SELECTED PASSAGE
........
Differential diagnosis
Most often, idiopathic fibrosing alveolitis must be differentiated from the following diseases.
- Fibrosing alveolitis syndrome in diffuse connective tissue diseases. The signs that distinguish this syndrome from idiopathic fibrosing alveolitis are:
- the presence of pronounced systemic manifestations (damage to the skin, kidneys, muscles, joints, nervous system); the clinical features of these manifestations are characteristic of certain nosological forms of diffuse connective tissue diseases;
- frequent presence of polyserositis syndrome (especially in systemic lupus erythematosus);
- articular syndrome;
- determination of autoantibodies in the blood that are specific to certain nosological forms of diffuse connective tissue diseases (antinuclear antibodies in systemic lupus erythematosus, rheumatoid factor in rheumatoid arthritis, etc.);
- absence of steadily progressing shortness of breath.
........
PROBLEM 1
Answer these questions using the differential diagnosis passage.
(a) Which disease does the passage say must most often be differentiated from other diseases?
(b) In which disease is polyserositis syndrome named as especially frequent?
(c) Which autoantibody does the passage give for rheumatoid arthritis?
PROBLEM 2
Copy the stretch of the differential diagnosis passage from "- Fibrosing alveolitis" through "shortness of breath." without any changes.
PROBLEM 3
Summarize the differential diagnosis passage in two sentences.
........
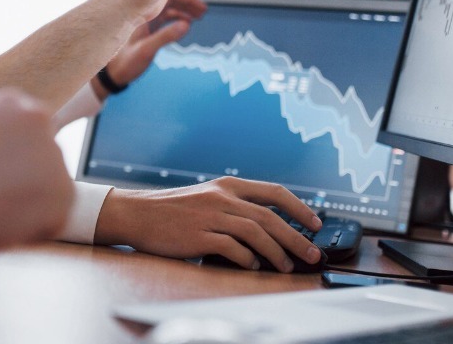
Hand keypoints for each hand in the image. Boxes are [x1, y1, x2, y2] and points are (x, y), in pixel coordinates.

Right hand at [92, 177, 323, 272]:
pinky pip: (233, 249)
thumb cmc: (173, 210)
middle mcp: (223, 198)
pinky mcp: (199, 236)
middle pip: (270, 217)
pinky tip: (253, 267)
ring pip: (256, 233)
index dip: (299, 208)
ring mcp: (211, 216)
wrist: (136, 214)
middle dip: (296, 238)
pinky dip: (248, 259)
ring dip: (276, 252)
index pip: (275, 192)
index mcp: (228, 186)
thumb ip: (235, 206)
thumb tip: (269, 227)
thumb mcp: (207, 197)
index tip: (315, 223)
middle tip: (311, 253)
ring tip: (286, 267)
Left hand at [100, 0, 207, 93]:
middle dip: (187, 3)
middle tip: (203, 10)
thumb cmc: (124, 62)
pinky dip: (177, 18)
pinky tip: (186, 23)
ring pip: (167, 8)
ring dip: (183, 10)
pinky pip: (164, 17)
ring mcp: (143, 18)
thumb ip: (165, 37)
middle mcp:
........
WRITTEN RESPONSE 1
(a) Idiopathic fibrosing alveolitis.
(b) Systemic lupus erythematosus.
(c) Rheumatoid factor.

WRITTEN RESPONSE 2
- Fibrosing alveolitis syndrome in diffuse connective tissue diseases. The signs that distinguish this syndrome from idiopathic fibrosing alveolitis are:
- the presence of pronounced systemic manifestations (damage to the skin, kidneys, muscles, joints, nervous system); the clinical features of these manifestations are characteristic of certain nosological forms of diffuse connective tissue diseases;
- frequent presence of polyserositis syndrome (especially in systemic lupus erythematosus);
- articular syndrome;
- determination of autoantibodies in the blood that are specific to certain nosological forms of diffuse connective tissue diseases (antinuclear antibodies in systemic lupus erythematosus, rheumatoid factor in rheumatoid arthritis, etc.);
- absence of steadily progressing shortness of breath.

WRITTEN RESPONSE 3
Idiopathic fibrosing alveolitis must most often be differentiated from the fibrosing alveolitis syndrome in diffuse connective tissue diseases. That syndrome is distinguished by pronounced systemic manifestations, frequent polyserositis, articular syndrome, disease-specific autoantibodies in the blood, and the absence of steadily progressing shortness of breath.